◆ Written task A
In the article on eBPF, which three qualities does the first sentence about Tracee attribute to it? List them.
◆ Written task B
Continue the article on eBPF and Tracee from its last sentence.

What is eBPF

A Deep Dive into eBPF: The Technology that Powers Tracee

Tracee, by Aqua Security, is an open source, lightweight, and easy to use container and system tracing utility. Tracee allows you to trace events that were generated within containers only, without needing to filter out other system processes.

Tracee is powered by eBPF technology. eBPF enables users to run programs that help with the observability of the system. In this blog post I will discuss what eBPF is, why you would use it, and to what end. I will also walk you through an example of how I implemented eBPF to trace system calls.

You can learn more about Tracee in this blog post published by Liz Rice.

Now, let’s take a deep dive into eBPF and learn what the technology is used for.

What is eBPF?

eBPF stands for Extended Berkeley Packet Filter. The full version of the acronym doesn’t do much justice to the actual abilities of the technology. In Brendan Gregg’s own words: “eBPF does to Linux what JavaScript does to HTML."  I encourage you to check out his work on eBPF and tracing in general.

eBPF stems from the original idea of BPF, which was to capture useful network packets directly from the kernel, without copying them to user space and then funneling them out through a network tap.

What is eBPFFigure 1: Where BPF sits in the stack https://www.tcpdump.org/papers/bpf-usenix93.pdf

BPF filters out unnecessary traffic and retrieves only those packets that are monitored, thus reducing the overhead of copying unnecessary packets into user space, and then later sieving through them.

BPF runs code in the kernel in order to decide which packets to filter in or out. eBPF greatly extends this capability to more than packet filtering, enabling you to run arbitrary eBPF code in the kernel. Your eBPF programs can be triggered by many different types of event, not just the arrival of network packets. For example, you can trigger eBPF code to run when a kernel function starts by attaching the program to a “kprobe” event. Because it runs in the kernel, eBPF code is extremely high performance.

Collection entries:
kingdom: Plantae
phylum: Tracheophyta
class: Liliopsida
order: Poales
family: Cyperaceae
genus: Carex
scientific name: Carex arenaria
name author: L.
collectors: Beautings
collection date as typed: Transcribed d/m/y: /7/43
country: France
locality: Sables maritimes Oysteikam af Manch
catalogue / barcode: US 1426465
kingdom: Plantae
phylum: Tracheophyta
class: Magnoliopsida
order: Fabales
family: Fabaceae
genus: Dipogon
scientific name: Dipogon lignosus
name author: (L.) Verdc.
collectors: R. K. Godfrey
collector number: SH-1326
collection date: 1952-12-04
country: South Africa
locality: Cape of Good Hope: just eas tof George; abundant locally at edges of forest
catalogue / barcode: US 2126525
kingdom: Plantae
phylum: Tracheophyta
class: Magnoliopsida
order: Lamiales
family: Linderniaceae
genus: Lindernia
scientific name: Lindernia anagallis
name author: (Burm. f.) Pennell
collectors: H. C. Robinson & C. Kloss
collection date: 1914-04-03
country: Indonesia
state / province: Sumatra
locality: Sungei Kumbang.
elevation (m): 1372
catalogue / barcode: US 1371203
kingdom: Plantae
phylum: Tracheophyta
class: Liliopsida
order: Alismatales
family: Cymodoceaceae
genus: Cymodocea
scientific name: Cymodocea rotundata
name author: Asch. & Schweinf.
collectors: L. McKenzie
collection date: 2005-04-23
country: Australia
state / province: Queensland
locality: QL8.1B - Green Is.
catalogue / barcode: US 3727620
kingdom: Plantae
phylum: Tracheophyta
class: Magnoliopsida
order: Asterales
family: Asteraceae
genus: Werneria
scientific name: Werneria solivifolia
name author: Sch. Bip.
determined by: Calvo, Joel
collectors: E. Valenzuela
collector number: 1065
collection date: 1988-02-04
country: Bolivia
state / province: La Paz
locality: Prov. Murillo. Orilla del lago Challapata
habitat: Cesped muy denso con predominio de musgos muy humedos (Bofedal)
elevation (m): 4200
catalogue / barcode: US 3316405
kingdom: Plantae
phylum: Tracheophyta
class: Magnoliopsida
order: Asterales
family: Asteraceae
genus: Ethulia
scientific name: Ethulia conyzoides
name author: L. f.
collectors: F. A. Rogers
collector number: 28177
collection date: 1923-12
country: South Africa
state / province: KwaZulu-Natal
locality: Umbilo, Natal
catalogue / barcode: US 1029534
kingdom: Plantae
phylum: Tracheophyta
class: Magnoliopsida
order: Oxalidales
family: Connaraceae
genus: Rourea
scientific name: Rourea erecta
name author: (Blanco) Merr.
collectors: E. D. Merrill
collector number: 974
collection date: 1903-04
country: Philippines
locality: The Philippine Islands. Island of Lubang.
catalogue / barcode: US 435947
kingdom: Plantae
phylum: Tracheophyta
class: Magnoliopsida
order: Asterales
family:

◆ Exercise output A
- open source
- lightweight
- easy to use

◆ Exercise output B
In the early days, it was necessary to manually write an eBPF program in bytecode.  This was an error prone and tedious process. Fortunately, you can use toolkits such as BCC (BPF Compiler Collection), to write eBPF programs in modern day languages like Go and Python. More on this later in this blog.

Why Do We Need to Use eBPF?

Because eBPF programs can be triggered by a whole range of events, eBPF-based applications such as Tracee help you discover what is happening in your system. You can say that there are existing tools that do just that, for example, `ps`. However, the catch is timing resolution. Programs that have a shorter execution runtime than the sampling interval of your monitoring tool will not be detected. Because eBPF code is event triggered, rather than sampling-based, and because it runs blazingly fast in the kernel, eBPF-based observability tools are much more accurate than traditional sampling-based alternatives.

An example of eBPF’s strengths is workload monitoring--by identifying applications’ anomalous behavior, such as writing files into important system directories. eBPF code can run in response to file events to check if those are expected for that workload.

What Can We Do with eBPF?

For the purposes of this blog post, I wrote a sample program that demonstrates the capabilities of eBPF by tracing execve() system calls.

The execve() system call is triggered when a program attempts to execute a program read from a file. The eBPF program I wrote monitors all the processes that call execve() and reports on them. We will be able to see every new executable that is run on the system since we executed our program.

Monitoring execve() system calls is useful to detect unexpected executables. For example, suppose we observe an execve() call spawning a shell from within a container. Containers are usually short-lived enclosures of a microservice, and spawning an interactive shell is not typically what a container would do. This can be an indication that an attacker is trying to take over our system.

Enough Talk--Show Me the Code!

A BPF program consists of two parts: the kernel space and user space program. The kernel space program is responsible for capturing relevant events and making them available to user space. The user space program takes the events generated by the kernel space program and parses them for further use.

In this example we will first look at the kernel space code, how it runs inside the kernel, and sends events to the user space. Next, we will look at the user space code, how it is able to parse the received events.

In order to help development, the community has come up with frameworks such as BCC. We can register a callback with the BCC framework for capturing all execve syscalls such as the following:

int syscall__execve(struct pt_regs *ctx,
    const char __user *filename,
    const char __user *const __user *__argv,
    const char __user *const __user *__envp)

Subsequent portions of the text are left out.